I'm sure we all have our favorite little utility programs we've downloaded from the web over the years. There's nothing quite like finding that cool new program and adding it to your arsenal of tools at your disposal. Most of the tools I have I original discovered either from a friend or a read about it on a blog or forum. So I thought I would share these utilities in a series of posts I'll call "useful utilities."
Shame on you if you haven't heard of today's useful utilities - SysInternals, now officially a part of Microsoft. SysInternals has long created some of the best, most powerful utilities for Windows (probably why Microsoft bought them out). By my count they have at least 69 different utilities, which you should peruse to see what goodies you can find. I'll focus on some of the utils I find more useful.
Process Explorer - Process Explorer is Task Manager on steriods. It does everything Task Manager does plus so much more. It will show you the processes in a hierarchical format so you can see the which processes spawned other processes. It will show you the command line options passed to a process during launch. It will show you handles and DLLs open for each process. If you drill down on a process it will even show you all the threads for that process, what percentage of CPU time each thread is using, and even a call stack for each thread. This last feature has come in handy when tracking down a looping thread in WinINSTALL. It was very easy to find the offending thread and even the function where it was getting caught.
Process Monitor - Process Monitor is the culmination of years of work and at least 3 of SysInternals most powerful and useful tools (File Monitor, Registry Monitor, and the original Process Monitor).

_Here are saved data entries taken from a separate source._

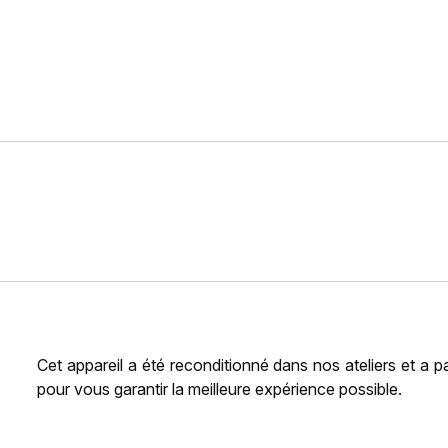
Cet appareil a été reconditionné dans nos ateliers et a 
pour vous garantir la meilleure expérience possible.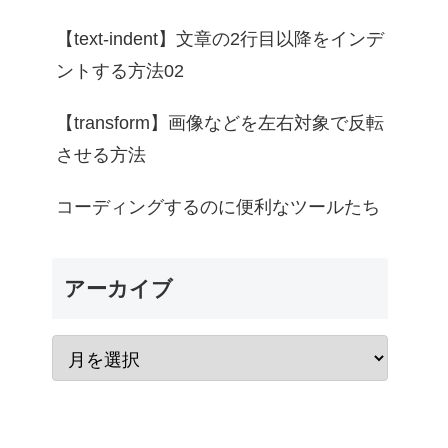
【text-indent】文章の2行目以降をインデ
ントする方法02
【transform】画像などを左右対象で反転
させる方法
コーディングするのに便利なツールたち
アーカイブ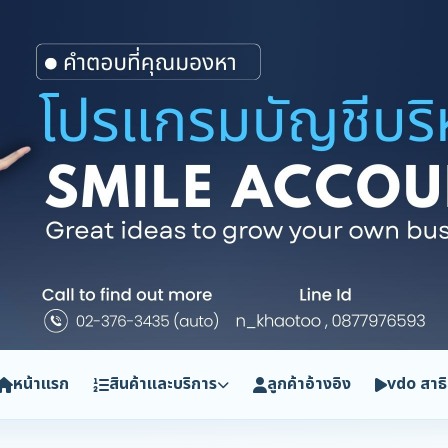
หน้าแรก
สินค้าและบริการ
ลูกค้าอ้างอิง
vdo สาธ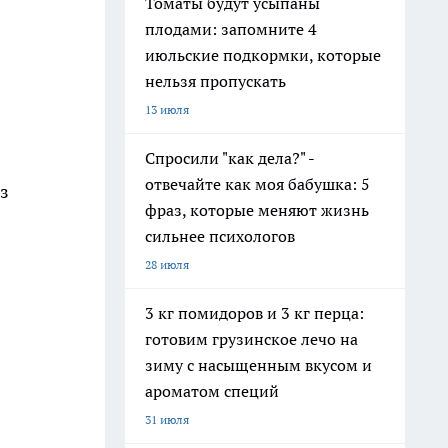
Томаты будут усыпаны
плодами: запомните 4
июльские подкормки, которые
нельзя пропускать
13 июля
Спросили "как дела?" -
отвечайте как моя бабушка: 5
из
фраз, которые меняют жизнь
сильнее психологов
28 июля
3 кг помидоров и 3 кг перца:
готовим грузинское лечо на
зиму с насыщенным вкусом и
ароматом специй
31 июля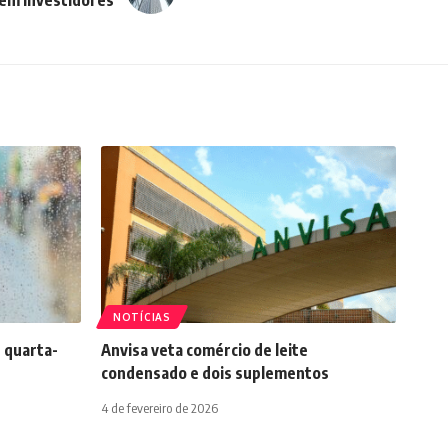
NOTÍCIAS
 quarta-
Anvisa veta comércio de leite
condensado e dois suplementos
4 de fevereiro de 2026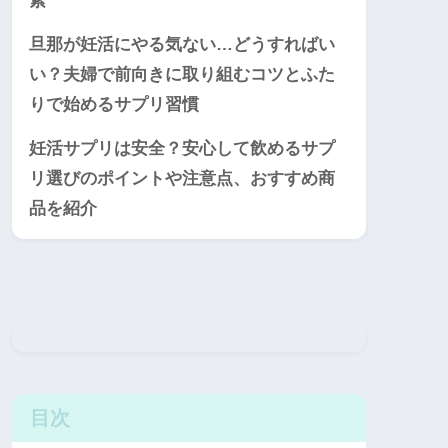
素
旦那が妊活にやる気ない…どうすればい
い？夫婦で前向きに取り組むコツとふた
りで始めるサプリ習慣
妊活サプリは安全？安心して飲めるサプ
リ選びのポイントや注意点、おすすめ商
品を紹介
目次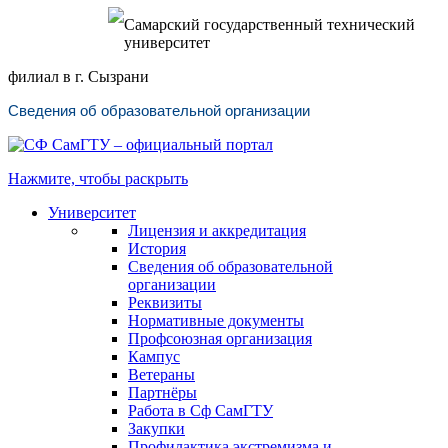
Самарский государственный технический
университет
филиал в г. Сызрани
Сведения об образовательной организации
Нажмите, чтобы раскрыть
Университет
Лицензия и аккредитация
История
Сведения об образовательной
организации
Реквизиты
Нормативные документы
Профсоюзная организация
Кампус
Ветераны
Партнёры
Работа в Сф СамГТУ
Закупки
Профилактика экстремизма и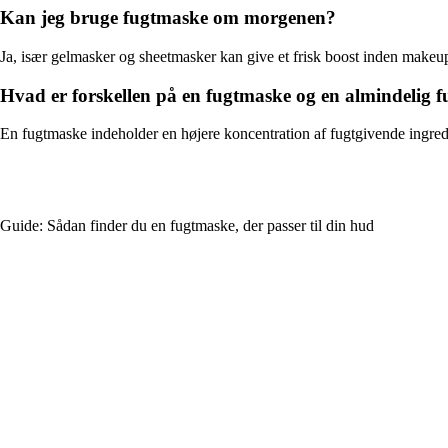
Kan jeg bruge fugtmaske om morgenen?
Ja, især gelmasker og sheetmasker kan give et frisk boost inden makeu
Hvad er forskellen på en fugtmaske og en almindelig 
En fugtmaske indeholder en højere koncentration af fugtgivende ingredi
Guide: Sådan finder du en fugtmaske, der passer til din hud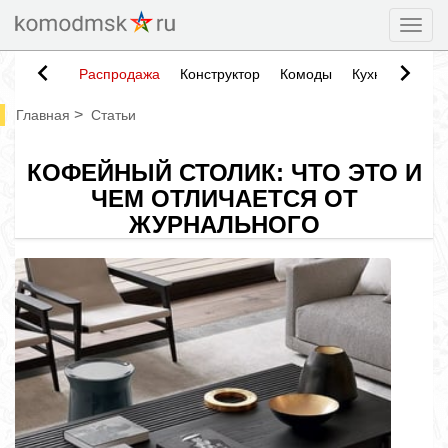
Togg
Распродажа
Конструктор
Комоды
Кухни
Тумб
>
Главная
Статьи
КОФЕЙНЫЙ СТОЛИК: ЧТО ЭТО И
ЧЕМ ОТЛИЧАЕТСЯ ОТ
ЖУРНАЛЬНОГО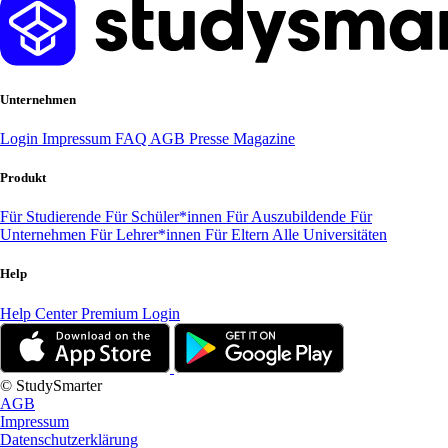
Unternehmen
Login
Impressum
FAQ
AGB
Presse
Magazine
Produkt
Für Studierende
Für Schüler*innen
Für Auszubildende
Für
Unternehmen
Für Lehrer*innen
Für Eltern
Alle Universitäten
Help
Help Center
Premium Login
© StudySmarter
AGB
Impressum
Datenschutzerklärung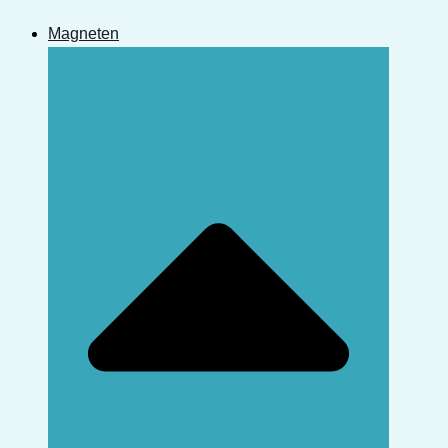
Magneten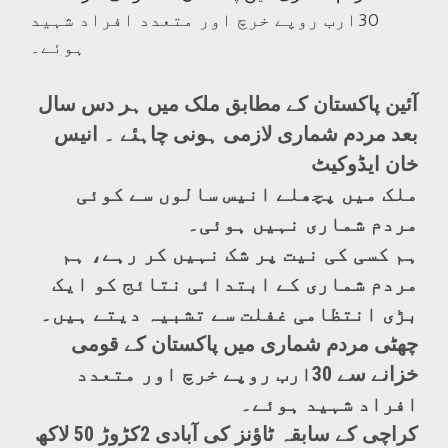
30ارب روپے خرچ اور متعدد افراد شہید
ہوئے۔
آئین پاکستان کے مطابق ملک میں ہر دس سال
بعد مردم شماری لازمی ہونی چاہئے ۔ انیس
خان ایڈوکیٹ
ملک میں پچھلے انیس سالوں سے کوئی
مردم شماری نہیں ہوئی۔
ہم کسی کی نیت پر شک نہیں کر رہے، ہم
مردم شماری کے ابتدائی نتائج کو ایک
بڑی انتظامی غفلت سے تشبیہ دیتے ہیں۔
چھٹی مردم شماری میں پاکستان کے قومی
خزانے سے 30ارب روپے خرچ اور متعدد
افراد شہید ہوئے۔
کراچی کے سابقہ ٹاؤنز کی آبادی 2کڑوڑ 50 لاکھ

Process Monitor shows you in real-time all file, registry, process/thread, and network accesses. Process Monitor has very powerful filtering, so if you only want to see failed file access calls made by Notepad you can easily do that. Have you ever had a program fail and report "file not found" but it doesn't tell you what file? Use Process Monitor and you'll quickly and easily see what file is missing.
Autoruns - Autoruns is a simple utility that shows you everything that runs on your system when you boot up. You might be surprised to see hundreds of items running at startup. Cleaning this up is probably the best way to improve boot times and overall system performance. Just make sure you know what you're deleting - most of the entries are for Windows itself and shouldn't be deleted.
Debug View - Even if you're familiar with SysInternals there's a chance you've never heard of Debug View. It's by no means one of their most popular utilities. But I find it to be very helpful debugging problems. Windows has what is called the debug output stream, any program can write whatever they want to it, but it's only visible if you use a special program like Debug View. Programmatically you write to it using the OutputDebugString() API. Debug View (and debug messages) can be very helpful in tracking down problems in your code, especially in release-mode binaries. I hate bugs that only occur in release-mode, even worse are problems that you cannot reproduce with a debugger attached to your release-mode process. Sometimes having a debugger attached to your process affects the timing and prevents multithreaded bugs from occurring. Debug View and debug messages are how I debug those problems.
There you have it, some of my more favorite tools from SysInternals. But they make so many great tools that I would encourage you to discover (or rediscover) for yourself.